According to the report, From Cost to Value, published by KPMG International, the renewed outsourcing focus is symptomatic of CIOs’ wish to place the topic of getting value from their IT as their top priority.
The report suggests that the new, post credit crisis, CIO agenda is dominated by securing value for money but that it also wants to focus on using IT to help transform the business in terms of innovation and productivity.
Outsourcing appears to have fallen some way from the top of the CIO agenda in its own right, suggesting that outsourcing is now just part of ‘business as usual’ to a typical CIO. However, over two-thirds of the 4500 CIOs surveyed for this report indicated that they now expect to pay far more attention to the price:quality ratio they currently experience. Even more expect to be bringing increased pressure to bear on their sourcing providers.
The report makes clear that this is just one aspect of the move towards a value-driven agenda. Eighty-one percent of the survey respondents feel that getting value from their IT must be their top priority. Cost optimisation trailed in a distant second (58 percent of respondents), ahead of portfolio management (51 percent) – although it could be argued that both of these could be seen as sub-sets of the overall theme of extracting value from IT investments.
The transformational shift is evidenced by the fact that sixty-five percent of respondents felt that IT could assist in enabling and driving business innovation while a similar number felt it could assist with increased productivity. Over half also saw IT’s potential for enabling competitive advantage and improving external customer satisfaction. These are not the responses of CIOs who still see IT’s predominant role as an operational cost centre. Accordingly, the survey shows that the bulk of CIOs expect to be judged by how they create business rather than by how they control costs.

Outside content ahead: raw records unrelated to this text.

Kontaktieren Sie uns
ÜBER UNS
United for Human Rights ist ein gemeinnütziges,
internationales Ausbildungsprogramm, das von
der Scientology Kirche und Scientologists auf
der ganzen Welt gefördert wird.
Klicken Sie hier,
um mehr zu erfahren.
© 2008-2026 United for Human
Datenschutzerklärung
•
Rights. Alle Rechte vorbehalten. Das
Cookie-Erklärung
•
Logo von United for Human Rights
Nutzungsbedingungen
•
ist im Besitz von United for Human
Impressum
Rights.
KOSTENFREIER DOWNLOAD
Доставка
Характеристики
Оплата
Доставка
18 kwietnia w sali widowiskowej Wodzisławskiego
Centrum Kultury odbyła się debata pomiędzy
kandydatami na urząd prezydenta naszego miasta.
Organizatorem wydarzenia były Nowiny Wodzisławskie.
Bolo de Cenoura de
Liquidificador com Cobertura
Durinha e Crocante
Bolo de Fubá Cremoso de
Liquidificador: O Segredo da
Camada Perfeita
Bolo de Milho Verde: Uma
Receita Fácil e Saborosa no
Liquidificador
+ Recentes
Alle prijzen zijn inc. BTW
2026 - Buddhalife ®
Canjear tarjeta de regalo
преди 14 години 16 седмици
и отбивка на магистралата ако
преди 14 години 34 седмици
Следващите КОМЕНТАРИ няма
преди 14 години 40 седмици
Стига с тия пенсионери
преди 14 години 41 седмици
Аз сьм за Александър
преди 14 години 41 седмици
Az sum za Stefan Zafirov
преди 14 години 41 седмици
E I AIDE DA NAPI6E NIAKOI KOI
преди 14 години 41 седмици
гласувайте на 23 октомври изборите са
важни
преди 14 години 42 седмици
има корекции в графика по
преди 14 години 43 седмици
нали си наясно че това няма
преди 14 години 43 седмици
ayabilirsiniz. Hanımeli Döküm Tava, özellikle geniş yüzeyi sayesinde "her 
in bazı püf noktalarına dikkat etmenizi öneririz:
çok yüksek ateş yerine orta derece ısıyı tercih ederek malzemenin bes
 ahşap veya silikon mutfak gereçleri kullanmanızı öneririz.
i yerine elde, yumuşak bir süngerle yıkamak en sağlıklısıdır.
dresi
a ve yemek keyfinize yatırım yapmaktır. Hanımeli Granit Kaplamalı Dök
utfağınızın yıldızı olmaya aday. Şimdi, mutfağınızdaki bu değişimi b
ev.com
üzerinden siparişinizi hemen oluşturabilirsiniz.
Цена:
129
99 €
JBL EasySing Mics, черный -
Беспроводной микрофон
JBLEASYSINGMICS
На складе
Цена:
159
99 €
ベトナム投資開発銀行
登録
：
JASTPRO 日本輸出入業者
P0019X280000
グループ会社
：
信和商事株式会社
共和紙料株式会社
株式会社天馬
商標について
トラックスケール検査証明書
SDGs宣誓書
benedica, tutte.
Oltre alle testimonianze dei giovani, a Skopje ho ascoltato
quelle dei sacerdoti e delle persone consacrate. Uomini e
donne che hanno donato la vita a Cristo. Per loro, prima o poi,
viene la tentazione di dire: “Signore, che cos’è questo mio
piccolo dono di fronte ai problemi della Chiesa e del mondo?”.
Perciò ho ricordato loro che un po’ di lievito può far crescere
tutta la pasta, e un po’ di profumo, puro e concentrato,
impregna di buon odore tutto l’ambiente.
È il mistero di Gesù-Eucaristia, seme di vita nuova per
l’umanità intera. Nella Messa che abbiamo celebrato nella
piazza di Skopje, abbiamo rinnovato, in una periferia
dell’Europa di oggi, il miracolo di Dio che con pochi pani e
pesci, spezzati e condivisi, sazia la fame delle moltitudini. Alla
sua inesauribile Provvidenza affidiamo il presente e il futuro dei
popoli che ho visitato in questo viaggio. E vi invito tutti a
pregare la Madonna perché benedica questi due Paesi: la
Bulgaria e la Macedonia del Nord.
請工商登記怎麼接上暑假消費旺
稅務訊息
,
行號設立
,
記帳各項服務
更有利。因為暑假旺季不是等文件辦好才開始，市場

Not all CIOs are making this move from an operational mindset to a transformational mindset at the same pace. The KPMG research suggests that CIOs in the financial sector see themselves as remaining heavily involved in operational matters, with a focus on risk and compliance issues; something which may in part be attributable to a credit crisis hangover. By contrast, their counterparts in the manufacturing sectors claim to be focusing more on ways to innovate and transform their business with the help of IT.
Not that this means that financial sector CIOs do not have transformational ambitions or that other CIOs have consigned their risk and compliance requirements to the past. Rather, it simply suggests that both groups have differing priorities at this point in time. In fact, argues Cruickshank, striking a balance between operational and transformational priorities is all part of a new reality whereby risk and compliance objectives are fused with commercial and business objectives. In turn, this is leading to a fundamental change in the way in which business approach the twin challenges of innovation and transformation within their organisation.